# Advice on Scopes



## Xgriz97 (Sep 28, 2011)

Looking into getting a browning x bolt .308, any ideas on what kind of scope would be a good one to mount mainly looking to use it for coyote and small stuff but wanna be able to hit them from distances like 250+, any ideas? Any thoughts on the gun or nother one you would advice on getting? Looking to spend about 1500 for whole set up. Thanks


----------



## Kelly Hannan (Jan 9, 2007)

Why go so big for Coyote and smaller targets? Lots of cheaper calibers to shoot for smaller animals. I understand the potential of a 308, but it seems like over kill.


----------



## coyote sniper (Apr 15, 2009)

burris fullfield II with the ballistic plex is a really nice scope I have several and really like em I got the data off of burris's site for the distance between tick marks and then shot it over the chronograph and put the data in a ballistics program to find out where each tick mark was suposed to hit and they are pretty close. you can get one new for about $275


----------



## Leonten (Oct 10, 2011)

Back in the mid '70's I was trying several scopes to determine which manufacturer I liked best. I settled on Leupold for all my rifles & handguns. They all have about the best eye relief, excellent clarity, a good field of view and are extremely durable. I'm currently using 9 and have a couple of extra scopes lying around. I'll match the size/power to the rifle/cartridge. On my ultra light (257 Roberts Improved) I have the variable V II in 2-7 with 30mm objective lens. Most of the standard cartridges (and my 7mm Rem. Mag.) have a V II in 3-9 power with 40mm obj. lens. My 270 Weatherby has the V II in 3.5-14 power with a 40mm adjustable obj. lens. My 308 Winchester has the VX II in 3-9 power. I prefer the duplex reticule and all the scopes have that reticule (except the 25-06 which has a blended reticule). Their warranty says it all: "If any Leupold Golden Ring product is found to have defects in materials or workmanship, we will, at our option, repair or replace it. Free. Even if you are not the original owner. No warranty card required. No time limit applies." Several years ago, a friend of mine found a rifle in the woods. He said it had been there for at least 1 year (maybe more) as the gun was trashed. But, the Leupold scope was still perfect.
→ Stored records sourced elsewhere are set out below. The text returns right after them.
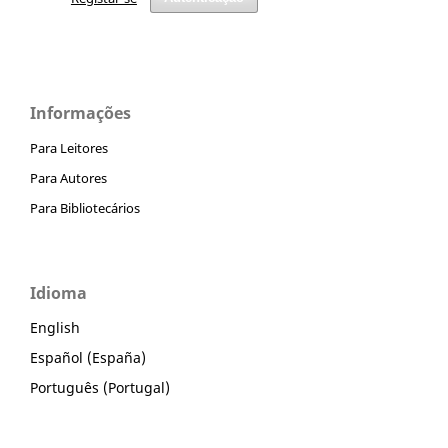
Informações
Para Leitores
Para Autores
Para Bibliotecários
Idioma
English
Español (España)
Português (Portugal)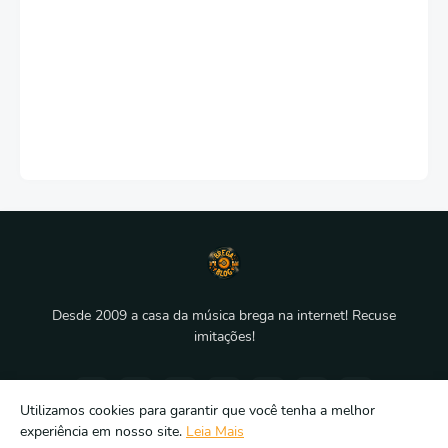
Desde 2009 a casa da música brega na internet! Recuse
imitações!
Utilizamos cookies para garantir que você tenha a melhor
experiência em nosso site.
Leia Mais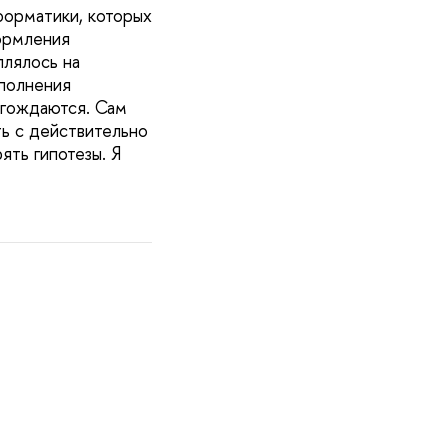
форматики, которых
формления
плялось на
ыполнения
игождаются. Сам
ть с действительно
ять гипотезы. Я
Based on what you get, they aren't that expensive compared to some of the other premium brands. Most of my were purchased mail order or online. That saves me a few dollars. You can check out all of there products at this link.

http://www.leupold.com/hunting-and-shoo ... cts/scopes


----------



## KurtR (May 3, 2008)

And your stuff from back in the day is twice the quality of todays leupys. Downhill since the old man has died. They are not the standard anymore in the optics industry now they are lucky to be top ten.


----------



## maximini14 (Dec 19, 2007)

i like Burris stuff too. lately i've been likein Vortex- Jap glass w/ awesome clarity, assembled in Phillipines by a company out of Minnesota i think.take a look at their Viper PST 2.5 -10 . has an illuminated BDC reticle- but the wide FOV at 2.5 is what impresses me- I think its 47' at 100 yds.- wide view is critical if they come in close, or they r on the move u can pick em up in the scope better.They run about $599- check out Liberty Optics and talk w/ scott. Will u handload? 110 gr bullets move out pretty fast in the 308 for yotes and u can load it up w/ some very tuff bullets at 180 gr for elk if needed and 300 yds is no problem for the 308.
I just put a vortex Diamondback 2-7x w/ BDC reticle on my muzzleloader- i think its a great matchup and I have no problem holdin 1 1/2 " groups w/ my Omega. 
Let me know how that xbolt shoots as I been thinkin about one


----------